Throughout the story, there are lots of events happening. However, never once did I feel lost with the sheer amount of story that Lee Conley crams into this book.

I think the most interesting storyline was the one of the Apprentice. Lee Conley details his change from an unassuming student, whose only aim is to gain his position as master, to the place where he gets to by the end of the book, full of confidence and willing to make his own destiny, whatever the cost.

All the way through the first part of the book there is some pretty nifty ominous foreshadowing of events. You get a palpable feeling that something is going to happen

It is in this first part tha Lee Conley firmly orchestrates all his instruments into play. Each one adding to the texture of the story, whilst showcasing each individual player in their own right.

All of the characters get time to grow and to play their part in the story. And on top of that he also manages to broaden the world that the characters live in. Besides the Apprentice, there is a full cast of characters, and each one is realised and individual. Even down to the most insignificant guard.

However, all this is a power play to get to the events that you know are coming, and when they do come the pounding beat brings in the pulse banging events. Everything increases tenfold when events take off. It’s like he turns the action up to 11 and there is no stopping till the end. It was at this point that my headphones were permanently glued to my ears until I got to the breath taking end, and my goodness what an end it is.

There is tragedy, loss and horror as the wall of undead make their appearance. And a relative tsunami of horror envelops the city of Arn as each of the characters fight for their lives and sanity in the raging torrent of the cursed.

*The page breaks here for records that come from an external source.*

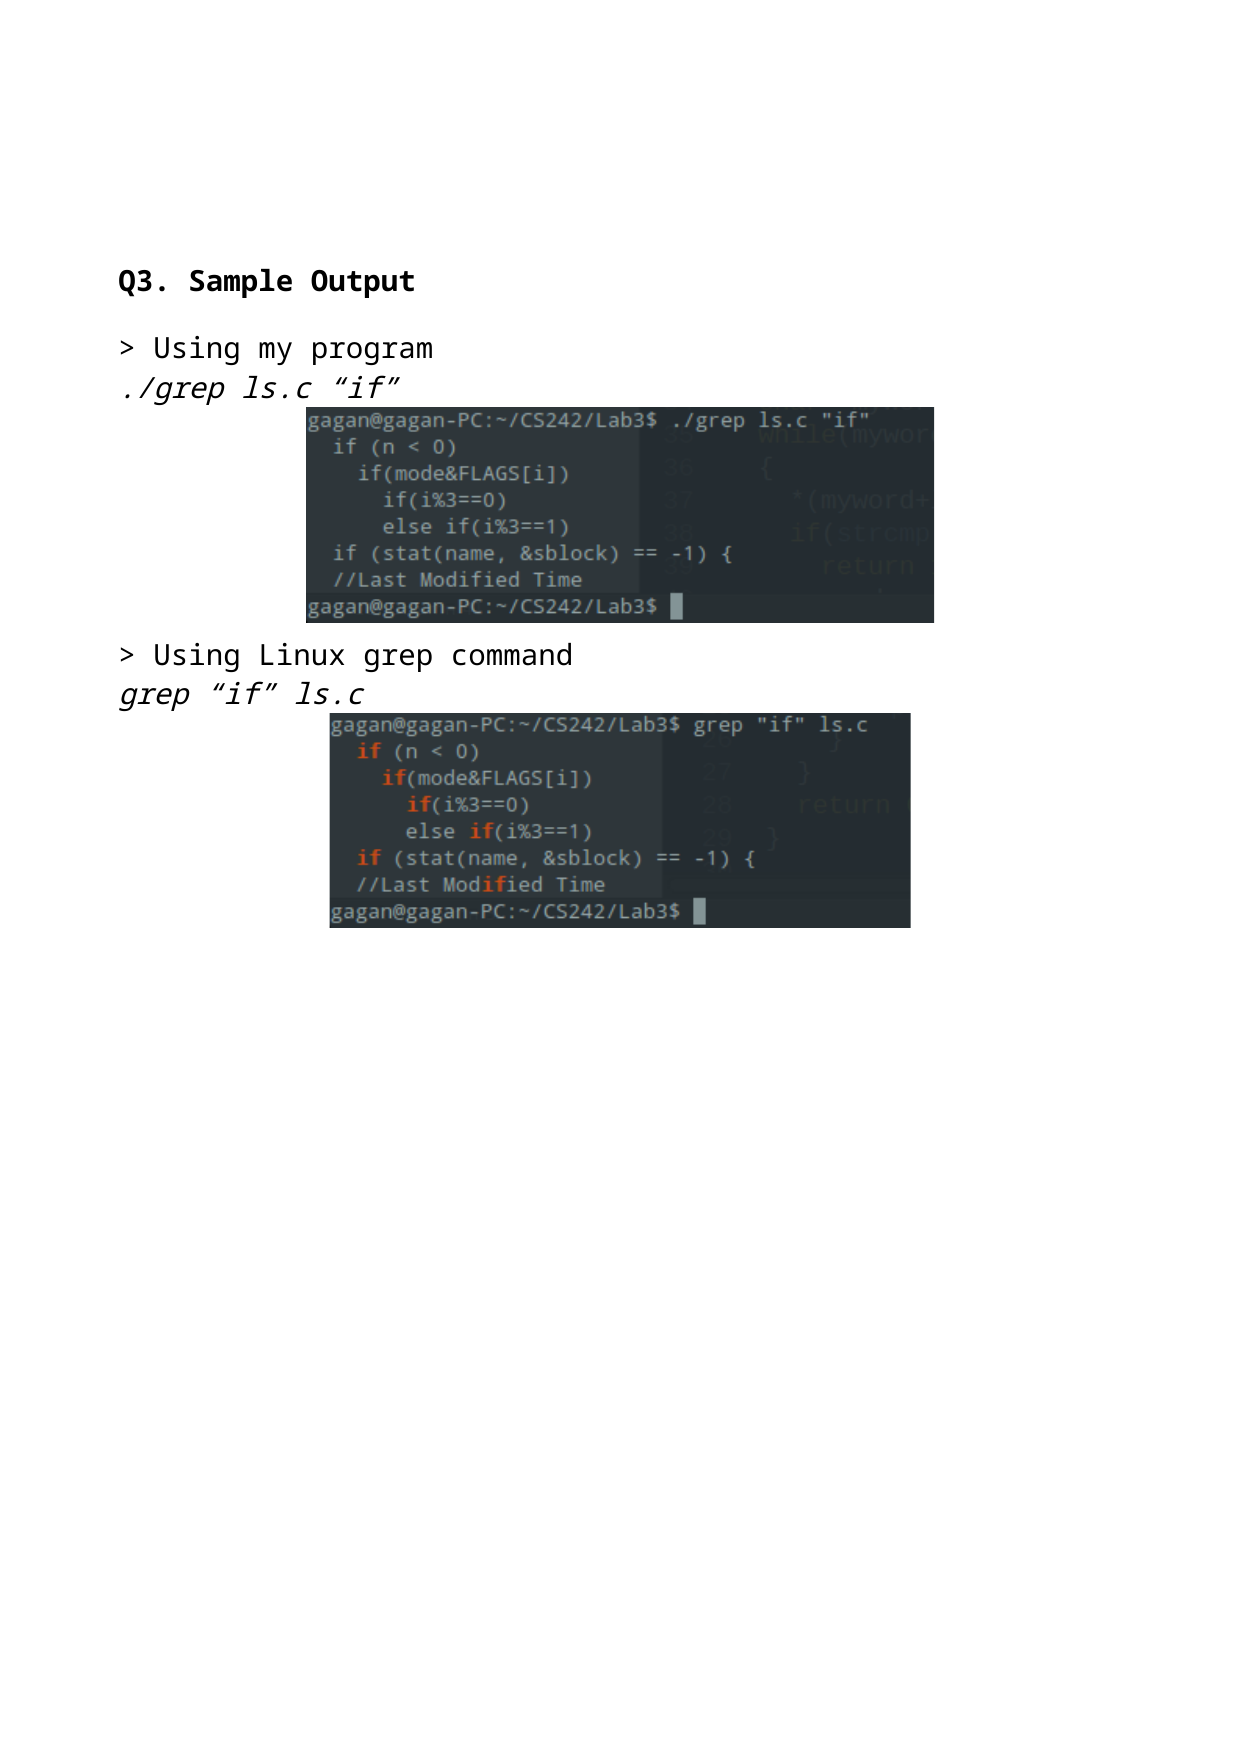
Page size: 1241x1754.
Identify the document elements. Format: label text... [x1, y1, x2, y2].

text > Using Linux grep command [118, 634, 1122, 673]
text Q3. Sample Output [118, 260, 1122, 299]
text grep “if” ls.c [118, 673, 1122, 713]
picture [329, 713, 911, 928]
text ./grep ls.c “if” [118, 367, 1122, 407]
picture [306, 407, 935, 623]
text > Using my program [118, 328, 1122, 367]
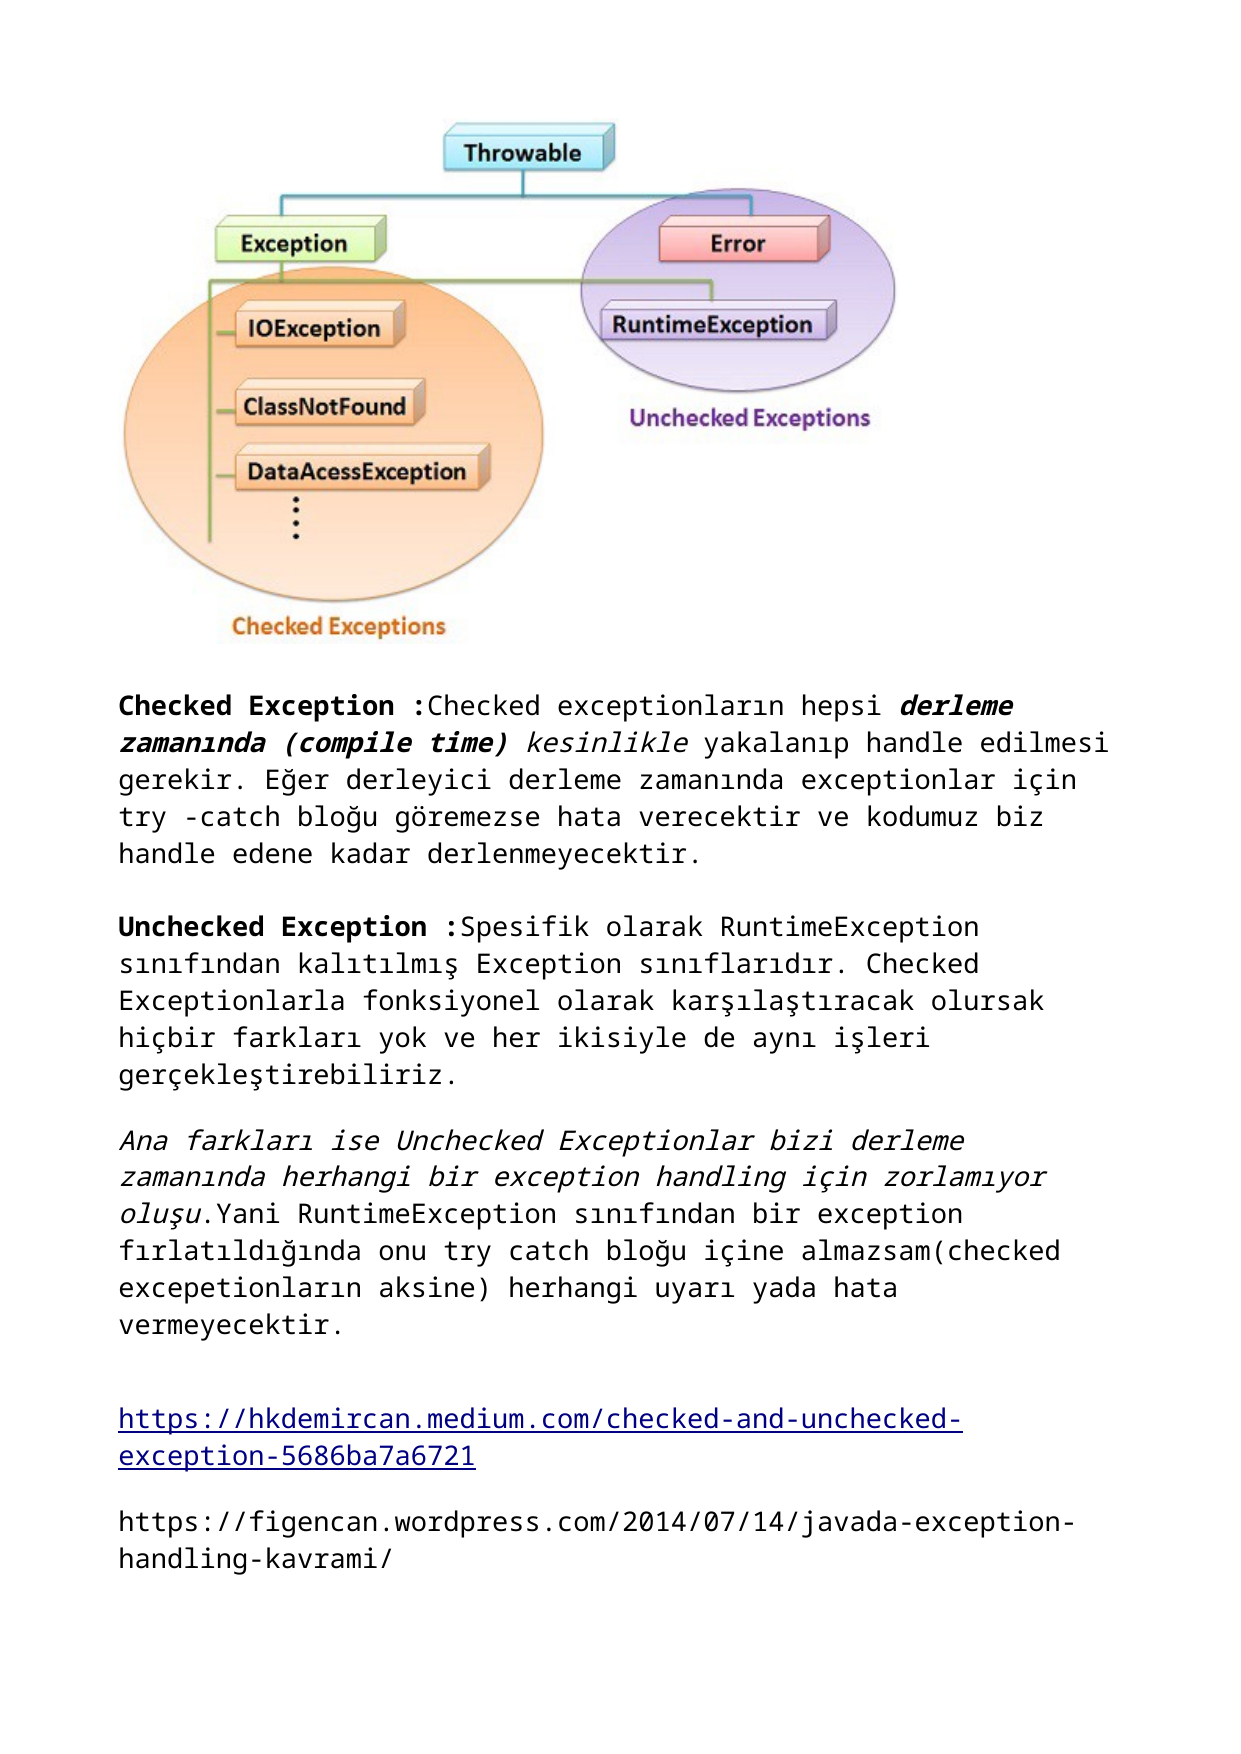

As it reached it's conclusion, I let out a breath that I knew I was holding and relexed. However, I must say…… I still have questions!

At its core, Ritual of Flesh has all the tones of a twisted epic fantasy, with regular tropes being played upon. In some respects, you will find the found family element, particularly when events start to take hold, and each of the individual characters are thrust into finding each other.. You will also recognise the unassuming boy finding his destiny in The Apprentice's story. In addition, there are dark forces at play looking to destroy the equilibrium. However, when you add the icing on the cake of 'The Cursed', it takes it into a whole new level.

Postscript
Now as I told you, I listened to the audiobook of Ritual of Flesh, and I have to say this is one of my favorite audiobooks that I own. RJ Bayley does a fantastic job of bringing the characters to life, giving each one a distinctive voice and character. He magnificently manages to convey the change that the Apprentice undergoes, and he successfully manages to initially show the uncertainty of his character and the weakness that he feels and his transformation by the end of the book

In addition to that, he manages to convey the emotions and nuances of each individual character.

You never get lost in the story and all of the words are audible. I sometimes find that the sound design can get muddled in some audiobooks I have listened to, and on occasion have lost aspects of dialogue. However, with Ritual of Flesh, the production is clear and accessible.

The story is told distinctively in a North of England accent, and I have to say that hats off to RJ Bayley and Lee Conley for the correct pronunciation of water. Now you might question what that means, and I will explain. Normally, water is pronounced with a soft ‘a’, and sounds like ‘warter’. However, in parts of Northern England it is pronounced with a hard ‘a’, like in ‘apple’ and that is how I grew up hearing it pronounced.